Читаем Кровавый пуф. Книга 2. Две силы полностью

И действительно, наперекор рассудку, наперекор даже самой совести и чувству чести, Хвалынцев с ужасом чувствовал, что в нем нет сил отрешиться от этого проклятого, слепого чувства, которое после новой встречи с Цезариной, во все эти последние дни обуяло его с новою, еще не испытанною доселе и неотразимою мощью.

Он, действительно, страдал, изнемогая в бессильной борьбе с самим собою, сознавал все свое нравственное ничтожество, всю свою немощь — и был истинно несчастлив.

Все товарищи ясно видели в нем какую-то странную перемену, но никто из них, кроме Свитки, не подозревал, что именно творится в глубине его сердца и совести.

Он сознавал, что его вторичное сближение со Свиткой, и все эти сообщения, новости, известия и разговоры о ней — совершенно напрасны и бесцельны и просто глупы, наконец, что всего этого, по-настоящему, вовсе бы не следовало ему делать, но…

И как скоро возникало в душе это всесильное но, он чувствовал, что с него-то и начинается его собственное бессилие воли, его "нравственное падение". В эти минуты он был похож на запойного пьяницу, который мучительно сознает весь вред, все безобразие своей несчастной слабости и все-таки тянется к рюмке. И как для пьяницы эта рюмка несет с собою одуряющий туман забвенья и как бы некое облегченье, так и для Хвалынцева в этих Свиткиных известиях и разговорах заключался подобный же туман сладкой одури. Он не шутя признавал в себе эти минуты — минутами "нравственного падения и немощи", но как скоро под раздражающим интересом хоть знать о ней

что-либо, если уж не видеть ее самоё, под обаянием разговоров о любимой женщине, под впечатлением ее чудного образа, который весь так вот и рисуется при этом в его воображении со всеми своими благоухающими, яркими красками, — как скоро под влиянием всего этого забывалось сознание собственного падения и немощи, Константину становилось вдруг легко и отрадно. Таким образом, собственно самое это «падение» приносило ему с собою счастливые и ничем незаменимые минуты облегчения и беззаветного забытья. Но уходил от него Свитка — и с его уходом исчезали вскоре и счастливые минуты, оставляя по себе только раздражение возбужденного и неудовлетворяемого чувства да новый груз старых сомнений, укоров и печального сознания собственного презренного ничтожества.

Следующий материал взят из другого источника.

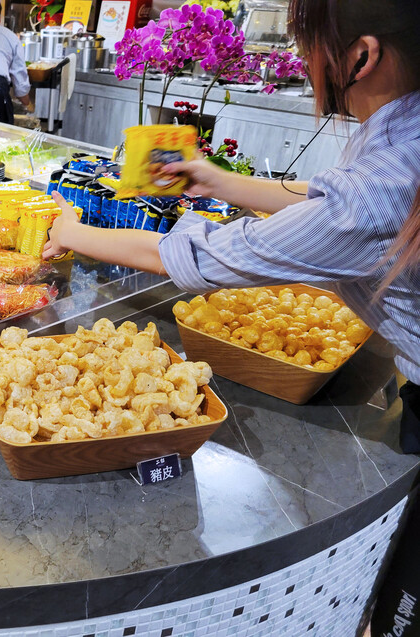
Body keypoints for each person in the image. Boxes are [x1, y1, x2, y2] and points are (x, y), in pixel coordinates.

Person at [45, 1, 419, 632]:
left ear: (362, 55)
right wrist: (218, 181)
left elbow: (218, 257)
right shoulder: (403, 127)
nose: (305, 63)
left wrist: (73, 229)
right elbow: (317, 200)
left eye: (310, 47)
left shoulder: (385, 182)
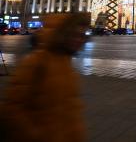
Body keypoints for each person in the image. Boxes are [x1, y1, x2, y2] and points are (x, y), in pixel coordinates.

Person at [0, 13, 89, 142]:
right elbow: (12, 110)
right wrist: (36, 135)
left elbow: (70, 111)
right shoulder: (36, 62)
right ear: (62, 34)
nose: (79, 40)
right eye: (74, 35)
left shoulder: (67, 65)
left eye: (83, 36)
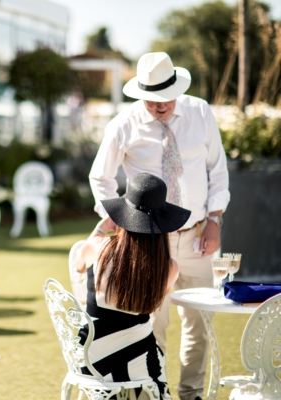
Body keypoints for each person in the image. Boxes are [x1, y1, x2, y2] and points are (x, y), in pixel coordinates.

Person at [88, 52, 230, 400]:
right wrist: (118, 218)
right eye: (149, 98)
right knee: (153, 325)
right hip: (150, 243)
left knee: (199, 324)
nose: (158, 104)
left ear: (176, 88)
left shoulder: (199, 112)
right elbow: (100, 177)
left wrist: (214, 220)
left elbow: (218, 170)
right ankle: (156, 391)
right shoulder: (123, 124)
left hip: (199, 236)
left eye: (164, 96)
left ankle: (191, 394)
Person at [77, 173, 189, 400]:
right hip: (140, 363)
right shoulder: (169, 268)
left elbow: (79, 264)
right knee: (154, 355)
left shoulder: (98, 247)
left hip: (90, 356)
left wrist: (101, 228)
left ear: (124, 216)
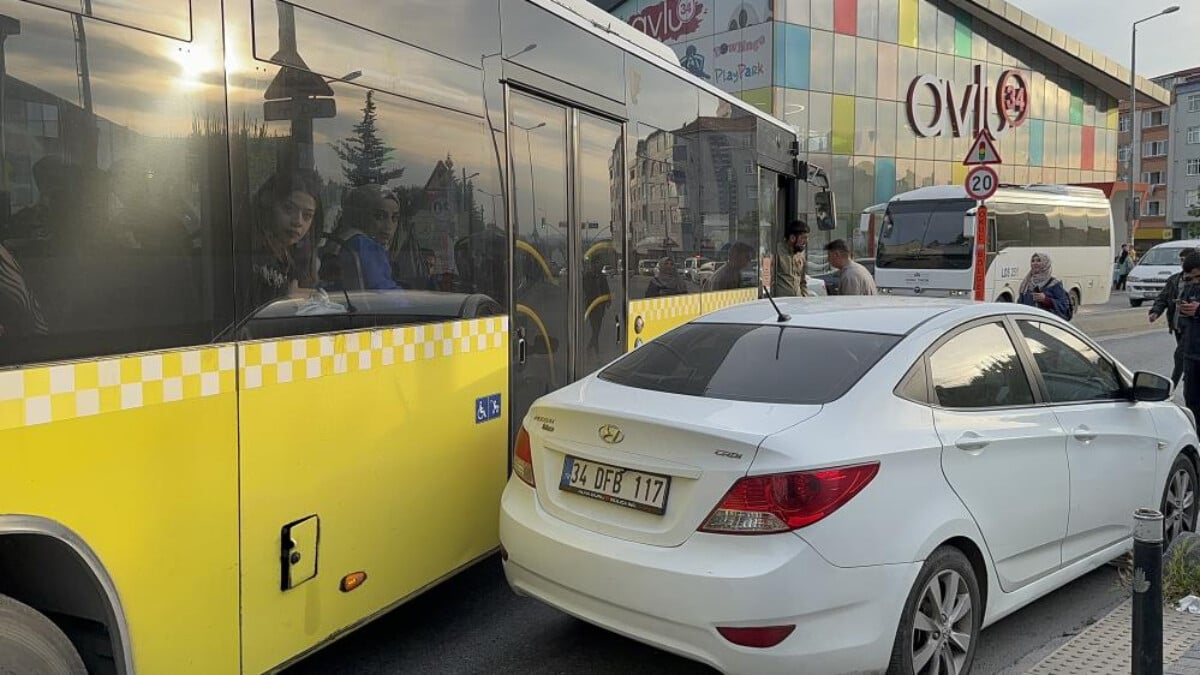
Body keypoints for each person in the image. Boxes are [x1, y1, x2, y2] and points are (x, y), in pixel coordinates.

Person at [241, 170, 324, 311]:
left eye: (307, 216)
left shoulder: (295, 257)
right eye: (288, 209)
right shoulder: (249, 254)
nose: (298, 221)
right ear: (268, 207)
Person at [322, 184, 401, 290]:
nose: (389, 226)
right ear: (360, 215)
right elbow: (383, 292)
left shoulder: (341, 238)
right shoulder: (363, 245)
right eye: (379, 216)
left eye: (394, 218)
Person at [1149, 247, 1195, 387]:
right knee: (1186, 356)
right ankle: (1189, 376)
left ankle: (1171, 386)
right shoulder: (1174, 279)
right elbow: (1163, 297)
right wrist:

Что ж оставалось ему после этого, при сознании полной невозможности побороть и убить в себе свое несчастное, слепое чувство, — ему, который просто изнемогал, уставал и нравственно, и даже физически под гнетом непрестанной борьбы с самим собою? — Оставалось — почти невольно, почти боясь признаться в том самому себе — искать тех сладких, облегчающих и беззаветно счастливых минут одури и забвения, которые он сам же заклеймил именем своего падения нравственного. И он поэтому желал и ждал со всем нетерпением влюбленной юности кратковременных посещений Василия Свитки, досадуя лишь на то, что зачем они так краткосрочны и не столь часты, как бы хотелось.

Свитка меж тем хорошо понимал все, что происходит в душе Хвалынцева. Болтая в первые свои забежки о разных городских новостях и лишь упоминая вскользь о Цезарине, он мало-помалу довел Константина до того, что в последующих посещениях графиня Маржецкая сделалась почти исключительной темой их разговоров. И сделалось это как-то так незаметно, исподволь, как будто само собою, что впрочем и было вполне естественно при известном уже исключительном настроении Хвалынцева. Но посвящая свои беседы графине Цезарине, Свитка тщательно избегал малейшего напоминания о "деле" и прикосновенности к нему самого Хвалынцева, словно бы между ними никогда ничего не существовало, кроме самого простого личного приятельства и знакомства, словно бы Константин, действительно, был совсем освобожден от всякого нравственного обязательства, от всякой прежней связи своей с «делом». И на подобную тактику у Свитки были свои довольно верные расчеты: поступая так, он знал, что тем самым как бы устраняет от глаз Хвалынцева грозный призрак, как бы успокаивает и мало-помалу баюкает его совесть; знал еще и то, что переводя своего друга на поле его чувства и страсти и исключив из своих отношений с ним самый призрак «дела», он исподволь восстанавливает подорвавшееся было доверие к нему Хвалынцева. Восстановить же вполне это доверие и на время убаюкать Константина — составляло для Свитки, в отношении его, пока самое важное дело.